Task to complete: Repeat only the stretch of lines below that runs from the line with "assume no responsibility" through the line with "Other Framing Depths: It", unaltered.

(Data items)
+ + + + + + +

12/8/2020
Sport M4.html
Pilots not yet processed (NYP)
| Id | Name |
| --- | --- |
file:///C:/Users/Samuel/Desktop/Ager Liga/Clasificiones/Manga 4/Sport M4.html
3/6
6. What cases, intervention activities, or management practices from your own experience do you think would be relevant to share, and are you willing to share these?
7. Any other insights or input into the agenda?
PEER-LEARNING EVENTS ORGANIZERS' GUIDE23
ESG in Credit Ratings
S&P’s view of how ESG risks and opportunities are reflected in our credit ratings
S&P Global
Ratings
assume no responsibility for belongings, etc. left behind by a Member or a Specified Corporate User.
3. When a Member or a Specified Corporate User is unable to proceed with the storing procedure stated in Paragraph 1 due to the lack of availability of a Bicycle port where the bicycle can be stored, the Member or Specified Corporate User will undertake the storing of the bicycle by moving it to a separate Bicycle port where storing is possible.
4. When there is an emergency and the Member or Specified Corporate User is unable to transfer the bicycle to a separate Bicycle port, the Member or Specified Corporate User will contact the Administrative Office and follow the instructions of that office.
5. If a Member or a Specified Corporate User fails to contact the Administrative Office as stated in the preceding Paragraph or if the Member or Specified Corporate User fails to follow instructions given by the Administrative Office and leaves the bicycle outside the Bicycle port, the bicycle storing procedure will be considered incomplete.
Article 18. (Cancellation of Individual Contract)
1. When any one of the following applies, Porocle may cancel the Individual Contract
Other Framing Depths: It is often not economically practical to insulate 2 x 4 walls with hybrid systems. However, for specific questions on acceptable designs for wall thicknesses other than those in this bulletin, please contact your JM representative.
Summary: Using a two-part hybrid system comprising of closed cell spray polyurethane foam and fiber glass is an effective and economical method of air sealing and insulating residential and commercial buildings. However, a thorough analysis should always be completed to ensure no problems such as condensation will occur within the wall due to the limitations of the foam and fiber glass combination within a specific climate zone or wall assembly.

+ + + + + + +

Solution:
assume no responsibility for belongings, etc. left behind by a Member or a Specified Corporate User.
3. When a Member or a Specified Corporate User is unable to proceed with the storing procedure stated in Paragraph 1 due to the lack of availability of a Bicycle port where the bicycle can be stored, the Member or Specified Corporate User will undertake the storing of the bicycle by moving it to a separate Bicycle port where storing is possible.
4. When there is an emergency and the Member or Specified Corporate User is unable to transfer the bicycle to a separate Bicycle port, the Member or Specified Corporate User will contact the Administrative Office and follow the instructions of that office.
5. If a Member or a Specified Corporate User fails to contact the Administrative Office as stated in the preceding Paragraph or if the Member or Specified Corporate User fails to follow instructions given by the Administrative Office and leaves the bicycle outside the Bicycle port, the bicycle storing procedure will be considered incomplete.
Article 18. (Cancellation of Individual Contract)
1. When any one of the following applies, Porocle may cancel the Individual Contract
Other Framing Depths: It is often not economically practical to insulate 2 x 4 walls with hybrid systems. However, for specific questions on acceptable designs for wall thicknesses other than those in this bulletin, please contact your JM representative.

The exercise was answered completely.